Elevated levels of plasma homocysteine may be linked to a number of medical conditions including:

• Cardiovascular Disease
• Cerebral Vascular Disease (Stroke)
• Venous and Arterial Thrombosis
• Methotrexate Toxicity for Cancer Therapy
• Increased dementia and Alzheimer’s disease
• Possible increase in bone fractures
• Higher rate of chronic heart failure
• Increased risk for preeclampsia (high blood pressure during pregnancy)
• Possible neural tube defects
• Cardiovascular death

*Individuals deficient in folate are especially vulnerable to high homocysteine levels.[5]

What is MTHFR Genotyping?

Defects in the MTHFR gene may cause homocysteine (potential toxic amino acid) levels to increase if the conversion to methionine (a necessary amino acid) is not successful. A test on whole blood can help identify possible defects.

Why MTHFR Genotyping Is Important

Elevated levels of homocysteine (hyperhomocysteinemia) may be due to the enzyme’s reduced activity, especially when folate is low in the body.

High homocysteine levels (>13umol/L) can put individuals at risk for developing certain medical conditions or other complications.

MTHFR genotyping can help isolate possible causes of high homocysteine levels and provide important information for treatment approaches.

MTHFR genotyping that reveals high homocysteine levels can help guide physicians and other healthcare practitioner in the development of a dietary plan that may include folate or folate with B6 and B12 vitamins.

Results of MTHFR testing may warrant an adjustment to the medication, methotrexate, prescribed to treat certain cancers, rheumatoid arthritis, and psoriasis.

Research studies have also linked MTHFR variants to possible ASD’s (autistic spectrum disorders), especially within the C677T polymorphism in the gene.[6]

Who Will Benefit From MTHFR Testing?

• Individuals who have high levels of homocysteine in the blood.
• Those with a family history of stroke, cardiovascular disease, or thrombosis.
• Patients who receive long-term methotrexate therapy.

What are genetic variants for MTHFR?

A genetic variant refers to an alteration in the common DNA sequence.

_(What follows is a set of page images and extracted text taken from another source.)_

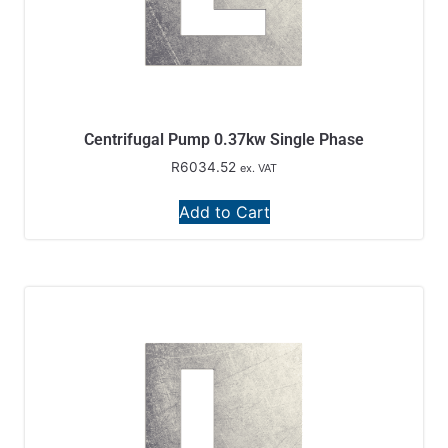
Centrifugal Pump 0.37kw Single Phase
R
6034.52
ex. VAT
Add to Cart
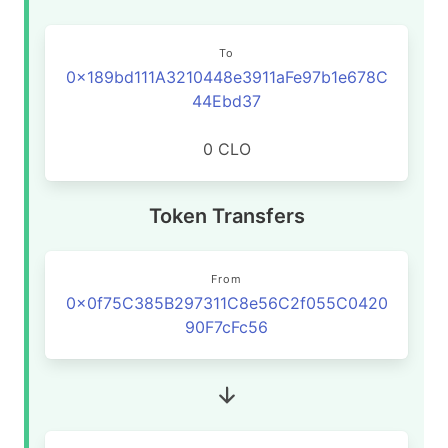
To
0x189bd111A3210448e3911aFe97b1e678C
44Ebd37
0 CLO
Token Transfers
From
0x0f75C385B297311C8e56C2f055C0420
90F7cFc56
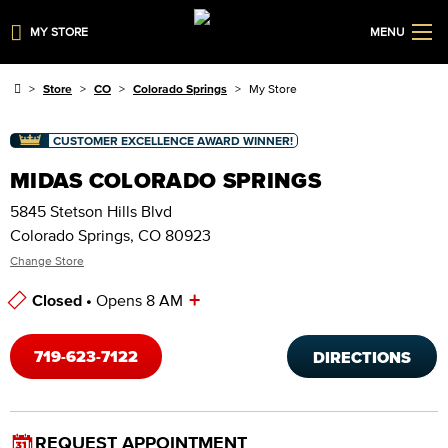
MY STORE
MENU
Store
CO
Colorado Springs
My Store
CUSTOMER EXCELLENCE AWARD WINNER!
MIDAS COLORADO SPRINGS
5845 Stetson Hills Blvd
Colorado Springs, CO 80923
Change Store
+
Closed •
Opens 8 AM
Store Hours
719-623-7122
DIRECTIONS
REQUEST APPOINTMENT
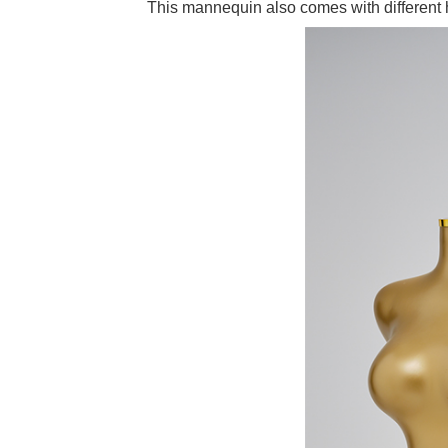
This mannequin also comes with different h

It is often used in place of the older term “genetic mutation”.[2]

Each of us carries two copies of the MTHFR gene containing instructions for creating the enzyme that breaks down the amino acid, homocysteine.

Too much homocysteine can lead to serious medical conditions.

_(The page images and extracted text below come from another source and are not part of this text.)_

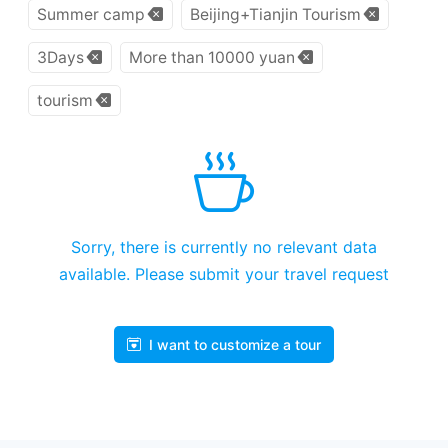
Summer camp
Beijing+Tianjin Tourism
3Days
More than 10000 yuan
tourism
Sorry, there is currently no relevant data
available. Please submit your travel request
I want to customize a tour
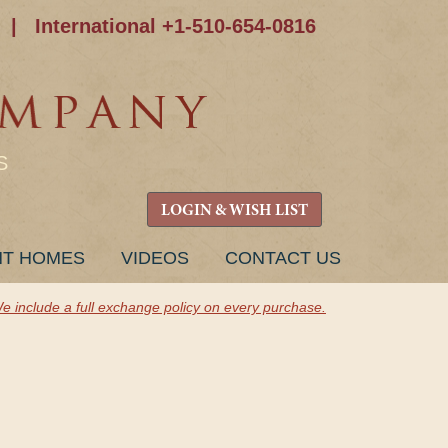
|
International +1-510-654-0816
S
LOGIN & WISH LIST
NT HOMES
VIDEOS
CONTACT US
e include a full exchange policy on every purchase.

MTHFR Genetic Variants By Race

In the United States, two gene variants are most common, C677T and A1298C. Roughly 25% of Hispanics, and 15% of Caucasians have two copies of C677T.

Genetic Variants

C677T—A mutation (variant) from cytosine to adenine exists at position 677 within the gene.

A1298C—A mutation (variant) from adenine to cytosine exists at position 677 within the gene.

Each of these variants affects amino acids in the protein, reducing its function.

Possible Genotypes 677-CC, CT-TT

CC-homozygous normal
Roughly 45% of the population
No greater risk involved

CT-one variant copy
Roughly 45% of the population
Some reduction in enzyme activity
By itself, no greater risk involved

TT-two variant copies
Roughly 10% of the population
Increased risk for hyperhomocysteinemia and other complications

1298-AA, AC, CC

AA-normal homozygous

AC or CC- one or two copies of variants
Roughly 30% of the population
No increased risk on its own
Increased risk if combined with 677 variant[4]

MTHFR testing should be considered for all individuals at risk for homocysteine related conditions.